In 2026, he was included in leaked lists of members in Peter Thiel's exclusive club, Dialog. He declined comment.

==Running==
Thompson competed in running as both a high school student and briefly on his college team at Stanford. In 2021, Thompson set the American 45-49 age-group record at the 50-kilometer distance after running 3:04:36 at the Brooks Row River 50K in Oregon. As of 2025, he had completed the New York City Marathon 12 times, running his fastest time of 2:29 at the age of 44.

In 2025, Thompson released a memoir titled The Running Ground, exploring his relationship with running and with his father.

==Personal life==
As of 2018 Thompson is married with sons.
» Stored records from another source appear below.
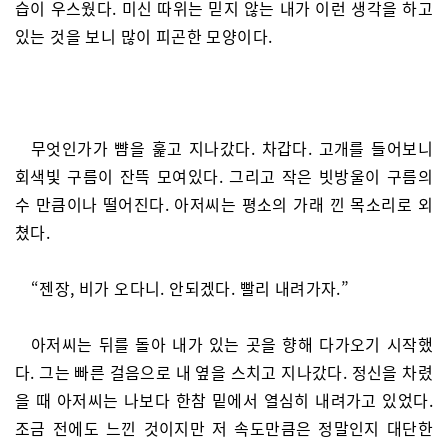
습이 우스웠다. 미신 따위는 믿지 않는 내가 이런 생각을 하고
있는 것을 보니 많이 피곤한 모양이다.
무엇인가가 뺨을 훑고 지나갔다. 차갑다. 고개를 들어보니
회색빛 구름이 잔뜩 모여있다. 그리고 작은 빗방울이 구름의
수 만큼이나 떨어진다. 아저씨는 평소의 가래 낀 목소리로 외
쳤다.
“젠장, 비가 오다니. 안되겠다. 빨리 내려가자.”
아저씨는 뒤를 돌아 내가 있는 곳을 향해 다가오기 시작했
다. 그는 빠른 걸음으로 내 옆을 스치고 지나갔다. 정신을 차렸
을 때 아저씨는 나보다 한참 밑에서 열심히 내려가고 있었다.
조금 전에도 느낀 것이지만 저 속도만큼은 정말인지 대단한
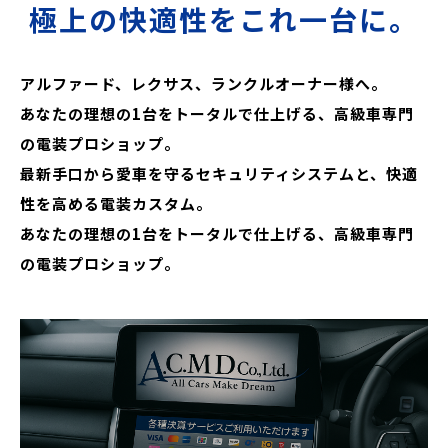
極上の快適性をこれ一台に。
アルファード、レクサス、ランクルオーナー様へ。
あなたの理想の1台をトータルで仕上げる、高級車専門
の電装プロショップ。
最新手口から愛車を守るセキュリティシステムと、快適
性を高める電装カスタム。
あなたの理想の1台をトータルで仕上げる、高級車専門
の電装プロショップ。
His wife is a dance professor at The New School in New York.

==Bibliography==

===Books===
- Thompson, Nicholas (2009). "The Hawk and the Dove"
- Thompson, Nicholas (2025). "The Running Ground"

===Essays and reporting===
- Thompson, Nicholas (2014). "My friend, Stalin's daughter"
- Thompson, Nicholas (2015). "Coin drop"
- Thompson, Nicholas (2018). "Inside the two years that shook Facebook—and the world"
- Thompson, Nicholas (August 14, 2017). "Instagram's Kevin Systrom Wants to Clean Up the Internet." Wired.
- Thompson, Nicholas (November 2, 2018). "An Aging Marathoner Tries to Run Fast After 40." Wired.
- Thompson, Nicholas (October 23, 2018). "The AI Cold War That Threatens Us All." Wired.
- Thompson, Nicholas (April 20, 2020). "To Run My Best Marathon at Age 44, I Had to Outrun My Past." Wired.
- Thompson, Nicholas (December 2, 2020). "A Nameless Hiker and the Case the Internet Can’t Crack." Wired.
- Thompson, Nicholas (January 12, 2021). "The Unsettling Truth About the ‘Mostly Harmless’ Hiker." Wired.